# Vizio Smart TV Download not Available



## cbillado (Mar 24, 2015)

Here is what is going on. I have a Vizio 60ei1-A3 and a brand new Vizio E700i-B3, Both are smart tvs. The 60" worked fine up until about 3 weeks ago and then all of a sudden it would not connect to the internet (maybe firmware upgrade with router?). It would connect to my router (BEC-7800N R2) but would not access the internet (download not available). I though it was a "tv" issue so i bought a brand new 70" Vizio and same issue, Download not Available. Here is where it gets interesting and confusing.

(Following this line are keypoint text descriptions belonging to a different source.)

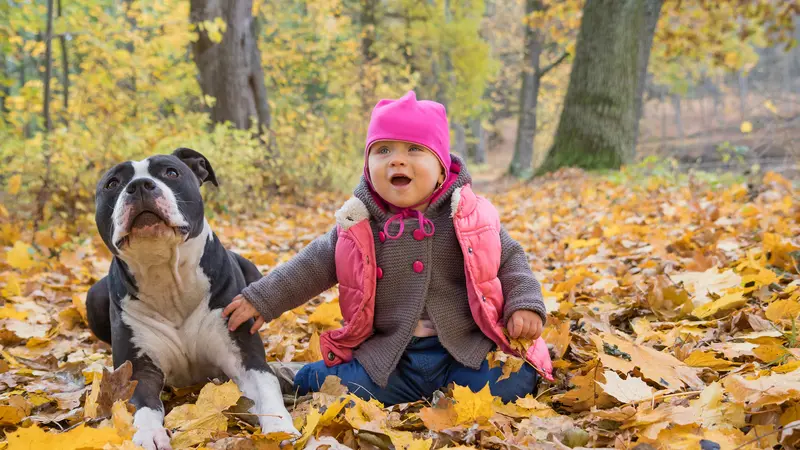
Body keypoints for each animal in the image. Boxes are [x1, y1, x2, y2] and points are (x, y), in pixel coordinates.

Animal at [86, 149, 300, 450]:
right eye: (112, 184)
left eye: (171, 172)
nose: (139, 185)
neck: (166, 276)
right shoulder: (138, 371)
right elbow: (142, 405)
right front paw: (148, 433)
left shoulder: (246, 358)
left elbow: (267, 389)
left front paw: (279, 429)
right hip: (93, 297)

I have an ATT Mcell that allows me to get full cell service at my house through my ISP. This means that the Mcell is connected to my router. I set my Cell phone up as a mobile hotspot and connected both tv's to it and just like that they worked. Download seed was between 7-10mb/s. I disconnected the tv's from the mobile hotspot and then connected back to my network via wifi and wired ethernet and they now both work. Same download speeds. As soon as I shutoff the televisions and then turn back pn and try to connect i get the Download not available message again. I have been at this now for about a week, done all the basic things such as power cycle, talked to Vizio tech support and they had me do the basic things again. I beleive this is a router issue (maybe a port being blocked) and i need some help from someone who really knows networking. Any help is appreciated. Thanks


----------



## cbillado (Mar 24, 2015)

Anyone?


----------